Dragon Quest VII ~Symphonic Suite~ is the latest in a long famous line of orchestrated Dragon Quest video game music. This collection is composed and arranged by Koichi Sugiyama, and performed by the London Philharmonic Orchestra, which is something of a testament to its quality: it's not every day that the London Philharmonic plays music from a video game. Sugiyama is somewhat of a rarity nowadays in that he provides a full orchestral arrangement to almost every piece he composes. His style follows that of the Late Romantic period, and has a lot of ballet elements and movie soundtrack elements that make the tracks very visual.
Dragon Quest VII is very different from the popular video game soundtracks of today. Most people are familiar with the likes of Uematsu and Mitsuda, who tend to choose a number of main themes and motifs and compose variations upon these set numbers of themes. It is very easy to hum a melody for a video game such as Final Fantasy because the main theme is extremely prominent throughout the soundtrack. Sugiyama is much different in that he does not compose with a primary theme, but instead follows a number of musical techniques such as similar keys, germ motifs, and cadences to link the songs to one another. Rather than reusing a melody over and over, he may use a similar underlying harmony or place a rest in a way that it reminds you of another song from the soundtrack. The common tonalities and links between the songs make the soundtrack very subtle and complex, and give something new to discover with each listen.
The result of Sugiyama's musical form is an epic storyline with a large variation of music. Because the soundtrack does not have a notable "main theme", the soundtrack is not as instantly noticeable as other video game soundtracks. However, once you listen to the music a few times, it will latch itself onto you and never let go. The game has an immense number of hummable themes that can easily stay in your head for weeks at a time ("Strolling in the Town" comes to mind as an excellent example). The music is also full of variety, which can recreate a number of different atmospheres. The soundtrack is very good at using music to set a mood: the castle theme, "Echo of Horns Throughout the Castle" is stately with its fanfare; the tower music, "Screams From the Tower of Monsters" is chilling and instills fear.
There are a few low points about this collection that must be brought up. Dragon Quest VII comes with a second disc that is filled with the original Playstation melodies. This would be a prime candidate for the garbage can, except that its first track is "Triumphal Return ~ Epilogue", which is the final track of the arranged compositions. The synth and recordings heard from modern Playstation games such as Valkyrie Profile and Final Fantasy IX outshine Dragon Quest's soundtrack in terms of sound quality, making the original sound version a real disappointment. You tend not to notice as you are playing the game how tinny and fake the OSV tracks sound, but especially in comparison to the symphonies, the original sound recordings are absolutely horrid. The only good tracks are the ones that weren't arranged (track 3, "Intermezzio", and track 22 and 23, which sounds like a gypsy's theme).
+ + + +
_Things to do_:
A: According to the Dragon Quest VII soundtrack review, which orchestra performs the symphonic suite?
B: Write the next part of the Dragon Quest VII soundtrack review, starting after its last sentence.
The rows that come after this text can be left aside.

_Entries provided_:
+ + + +
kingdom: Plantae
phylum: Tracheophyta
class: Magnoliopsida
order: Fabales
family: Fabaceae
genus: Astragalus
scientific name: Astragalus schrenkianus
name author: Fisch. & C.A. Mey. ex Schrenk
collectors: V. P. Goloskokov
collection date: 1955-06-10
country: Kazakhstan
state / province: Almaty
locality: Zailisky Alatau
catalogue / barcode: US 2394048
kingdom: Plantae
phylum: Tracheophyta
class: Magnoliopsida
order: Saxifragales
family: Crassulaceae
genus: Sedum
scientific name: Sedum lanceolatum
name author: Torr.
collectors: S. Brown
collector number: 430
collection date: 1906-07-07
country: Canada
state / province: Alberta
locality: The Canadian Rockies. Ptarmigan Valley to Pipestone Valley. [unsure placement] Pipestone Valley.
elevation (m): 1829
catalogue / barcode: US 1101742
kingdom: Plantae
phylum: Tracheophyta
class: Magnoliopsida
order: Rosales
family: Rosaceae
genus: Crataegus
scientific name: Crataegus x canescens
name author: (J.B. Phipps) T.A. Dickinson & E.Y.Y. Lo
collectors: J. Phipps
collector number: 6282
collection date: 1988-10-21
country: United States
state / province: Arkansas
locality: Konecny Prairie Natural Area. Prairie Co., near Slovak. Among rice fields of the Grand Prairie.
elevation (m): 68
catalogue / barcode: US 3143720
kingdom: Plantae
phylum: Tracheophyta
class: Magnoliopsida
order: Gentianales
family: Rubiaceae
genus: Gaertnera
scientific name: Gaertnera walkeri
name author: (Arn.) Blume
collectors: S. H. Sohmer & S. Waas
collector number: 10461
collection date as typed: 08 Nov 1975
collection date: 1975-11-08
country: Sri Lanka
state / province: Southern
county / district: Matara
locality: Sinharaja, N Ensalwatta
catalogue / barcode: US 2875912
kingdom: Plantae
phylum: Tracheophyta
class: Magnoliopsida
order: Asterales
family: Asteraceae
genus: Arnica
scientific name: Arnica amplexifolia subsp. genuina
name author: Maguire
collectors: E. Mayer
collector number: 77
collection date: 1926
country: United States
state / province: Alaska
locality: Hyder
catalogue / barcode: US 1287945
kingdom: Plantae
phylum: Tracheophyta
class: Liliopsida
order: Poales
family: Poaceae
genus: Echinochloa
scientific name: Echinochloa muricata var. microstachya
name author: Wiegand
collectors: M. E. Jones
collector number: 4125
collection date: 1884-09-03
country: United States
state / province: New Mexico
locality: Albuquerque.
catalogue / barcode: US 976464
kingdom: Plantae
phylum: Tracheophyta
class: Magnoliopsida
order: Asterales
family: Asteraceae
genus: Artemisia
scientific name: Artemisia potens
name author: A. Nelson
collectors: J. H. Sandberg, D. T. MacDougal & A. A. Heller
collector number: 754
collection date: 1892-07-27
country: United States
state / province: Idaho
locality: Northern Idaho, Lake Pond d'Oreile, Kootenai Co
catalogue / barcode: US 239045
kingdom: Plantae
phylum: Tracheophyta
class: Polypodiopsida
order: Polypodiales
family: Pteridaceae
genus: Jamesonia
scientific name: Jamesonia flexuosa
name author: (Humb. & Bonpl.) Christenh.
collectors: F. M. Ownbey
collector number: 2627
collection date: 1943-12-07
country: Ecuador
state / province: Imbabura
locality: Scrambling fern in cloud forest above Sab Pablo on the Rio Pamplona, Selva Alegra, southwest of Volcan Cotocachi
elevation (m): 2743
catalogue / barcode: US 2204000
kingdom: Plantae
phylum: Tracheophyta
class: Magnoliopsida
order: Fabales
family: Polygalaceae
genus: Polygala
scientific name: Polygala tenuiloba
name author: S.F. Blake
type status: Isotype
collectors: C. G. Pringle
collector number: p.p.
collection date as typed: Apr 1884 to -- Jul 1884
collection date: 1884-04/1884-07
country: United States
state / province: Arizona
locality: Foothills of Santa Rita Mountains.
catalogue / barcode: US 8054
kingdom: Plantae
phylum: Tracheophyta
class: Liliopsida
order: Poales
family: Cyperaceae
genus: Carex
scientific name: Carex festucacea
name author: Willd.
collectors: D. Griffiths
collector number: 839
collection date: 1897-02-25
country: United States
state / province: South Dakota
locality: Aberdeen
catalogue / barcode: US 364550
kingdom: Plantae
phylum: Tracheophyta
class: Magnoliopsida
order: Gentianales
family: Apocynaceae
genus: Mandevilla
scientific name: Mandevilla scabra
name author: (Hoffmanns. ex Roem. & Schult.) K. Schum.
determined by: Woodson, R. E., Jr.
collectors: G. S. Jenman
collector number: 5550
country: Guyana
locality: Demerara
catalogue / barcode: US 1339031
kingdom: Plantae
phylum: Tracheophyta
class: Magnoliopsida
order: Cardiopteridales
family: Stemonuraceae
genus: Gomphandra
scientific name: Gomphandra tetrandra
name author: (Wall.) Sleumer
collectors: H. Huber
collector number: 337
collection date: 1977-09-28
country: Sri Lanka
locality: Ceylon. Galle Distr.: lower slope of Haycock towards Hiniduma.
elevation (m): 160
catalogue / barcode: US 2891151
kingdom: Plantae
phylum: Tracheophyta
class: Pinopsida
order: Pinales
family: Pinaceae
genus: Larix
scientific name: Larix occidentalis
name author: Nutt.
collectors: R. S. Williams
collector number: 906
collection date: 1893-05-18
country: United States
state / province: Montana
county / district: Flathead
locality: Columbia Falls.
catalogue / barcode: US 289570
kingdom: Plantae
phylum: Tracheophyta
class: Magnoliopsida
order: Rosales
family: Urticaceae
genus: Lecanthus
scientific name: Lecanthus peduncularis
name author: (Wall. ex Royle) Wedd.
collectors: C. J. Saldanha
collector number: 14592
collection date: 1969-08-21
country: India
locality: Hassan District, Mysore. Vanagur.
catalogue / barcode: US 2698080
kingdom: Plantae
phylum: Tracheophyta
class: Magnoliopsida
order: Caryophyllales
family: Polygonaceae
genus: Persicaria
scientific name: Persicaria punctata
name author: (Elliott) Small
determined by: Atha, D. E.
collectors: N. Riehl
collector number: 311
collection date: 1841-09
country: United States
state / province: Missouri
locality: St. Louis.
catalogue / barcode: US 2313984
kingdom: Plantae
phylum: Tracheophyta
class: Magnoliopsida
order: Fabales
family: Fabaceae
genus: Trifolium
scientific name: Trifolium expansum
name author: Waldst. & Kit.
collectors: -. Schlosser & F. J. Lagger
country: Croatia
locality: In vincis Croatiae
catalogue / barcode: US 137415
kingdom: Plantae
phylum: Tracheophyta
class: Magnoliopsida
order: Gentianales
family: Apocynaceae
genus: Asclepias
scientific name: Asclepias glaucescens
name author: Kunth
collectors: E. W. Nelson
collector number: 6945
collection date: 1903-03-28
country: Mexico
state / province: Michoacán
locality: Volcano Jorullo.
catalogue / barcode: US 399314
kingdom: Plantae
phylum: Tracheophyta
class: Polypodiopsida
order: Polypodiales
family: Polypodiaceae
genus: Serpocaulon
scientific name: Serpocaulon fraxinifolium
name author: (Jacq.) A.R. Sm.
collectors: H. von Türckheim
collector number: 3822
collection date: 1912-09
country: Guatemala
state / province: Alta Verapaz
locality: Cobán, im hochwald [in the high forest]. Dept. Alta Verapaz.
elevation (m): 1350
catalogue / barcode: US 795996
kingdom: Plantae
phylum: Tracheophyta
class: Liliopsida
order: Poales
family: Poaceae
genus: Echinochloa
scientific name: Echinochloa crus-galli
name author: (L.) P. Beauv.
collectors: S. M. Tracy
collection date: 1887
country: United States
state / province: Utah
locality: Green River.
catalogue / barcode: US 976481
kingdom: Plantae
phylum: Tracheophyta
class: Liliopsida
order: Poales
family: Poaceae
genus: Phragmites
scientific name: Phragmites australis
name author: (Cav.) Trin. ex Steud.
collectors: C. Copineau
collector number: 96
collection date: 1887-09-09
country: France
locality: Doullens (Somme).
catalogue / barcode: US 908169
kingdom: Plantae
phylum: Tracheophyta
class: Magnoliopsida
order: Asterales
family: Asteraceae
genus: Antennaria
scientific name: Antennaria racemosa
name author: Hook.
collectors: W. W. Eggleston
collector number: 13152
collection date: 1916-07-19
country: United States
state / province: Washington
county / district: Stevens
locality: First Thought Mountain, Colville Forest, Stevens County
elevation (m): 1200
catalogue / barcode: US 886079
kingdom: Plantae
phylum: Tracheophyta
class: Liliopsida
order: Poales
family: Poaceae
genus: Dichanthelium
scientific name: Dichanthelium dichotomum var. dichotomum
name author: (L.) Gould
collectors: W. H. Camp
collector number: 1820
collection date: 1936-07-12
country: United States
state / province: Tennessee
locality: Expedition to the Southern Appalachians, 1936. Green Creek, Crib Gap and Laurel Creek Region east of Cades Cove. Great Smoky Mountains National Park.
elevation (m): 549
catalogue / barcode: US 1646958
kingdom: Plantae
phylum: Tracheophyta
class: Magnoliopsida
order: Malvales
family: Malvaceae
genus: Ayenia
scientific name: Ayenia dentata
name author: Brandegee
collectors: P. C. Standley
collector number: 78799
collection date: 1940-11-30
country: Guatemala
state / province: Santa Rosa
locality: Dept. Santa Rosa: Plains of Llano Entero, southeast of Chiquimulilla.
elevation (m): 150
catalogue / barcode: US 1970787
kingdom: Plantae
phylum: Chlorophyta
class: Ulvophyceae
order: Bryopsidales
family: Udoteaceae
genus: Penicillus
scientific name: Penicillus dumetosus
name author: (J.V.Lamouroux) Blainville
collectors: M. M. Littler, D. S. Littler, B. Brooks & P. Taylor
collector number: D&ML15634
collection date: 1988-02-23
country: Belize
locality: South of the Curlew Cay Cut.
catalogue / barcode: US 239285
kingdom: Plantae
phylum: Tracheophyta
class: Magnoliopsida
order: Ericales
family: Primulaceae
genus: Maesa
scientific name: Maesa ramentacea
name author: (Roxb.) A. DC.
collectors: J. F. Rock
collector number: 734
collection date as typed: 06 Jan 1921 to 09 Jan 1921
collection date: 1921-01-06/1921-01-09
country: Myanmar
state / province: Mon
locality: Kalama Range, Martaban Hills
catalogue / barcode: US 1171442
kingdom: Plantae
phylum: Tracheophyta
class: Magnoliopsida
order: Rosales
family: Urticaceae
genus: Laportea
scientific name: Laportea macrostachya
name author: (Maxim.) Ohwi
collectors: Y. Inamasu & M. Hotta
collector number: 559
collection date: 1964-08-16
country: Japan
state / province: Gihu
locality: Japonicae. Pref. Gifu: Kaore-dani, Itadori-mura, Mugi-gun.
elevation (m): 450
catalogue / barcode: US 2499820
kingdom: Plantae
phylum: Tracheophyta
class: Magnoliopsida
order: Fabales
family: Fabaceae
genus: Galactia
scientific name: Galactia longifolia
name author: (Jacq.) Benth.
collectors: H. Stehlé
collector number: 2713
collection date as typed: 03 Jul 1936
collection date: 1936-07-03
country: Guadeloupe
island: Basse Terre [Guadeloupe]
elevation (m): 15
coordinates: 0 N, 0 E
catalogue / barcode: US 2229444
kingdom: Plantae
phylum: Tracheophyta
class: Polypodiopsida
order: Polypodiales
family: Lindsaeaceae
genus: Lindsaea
+ + + +
_Exercise responses_:
A: The London Philharmonic Orchestra performs it.

B:
The other complaint is that this soundtrack seems too short. The arranged pieces come out to about eighty minutes of music, which actually is quite a lot considering that the tracks are very complex and involve a lot of time and skill from a large number of performers. But given the number of tracks found on most games these days, and the length of time that was allocated to this game's production, it is minimalist to have only two overworld themes and one boss fighting theme.
Those who are familiar with the series' symphonic suites know that Sugiyama follows a similar formula for all of his Dragon Quest compositions: the death music uses long, drawn out tones at a slow rhythm; the town music is light and cheerful; the fighting music uses a lot of percussion and modulations. He follows the forumula for Dragon Quest VII as well, but there are also a number of songs that don't seem to fit into the traditional categories. This is by means not a bad thing at all because it gives us more variety to the soundtrack.
One of the more addictive songs is the "town music", called "Strolling in the Town". This is a medley of the game's town music, casino music, shrine music, and celebration music, and is a great track. It's a very cosmopolitan track, with the music moving from a gentle pastoral with an underlying marching beat to the sound of trumpets and trombones from a jazz band. The festival section of the track is extremely fun, with chimes and a fast-moving beat that makes it almost danceable.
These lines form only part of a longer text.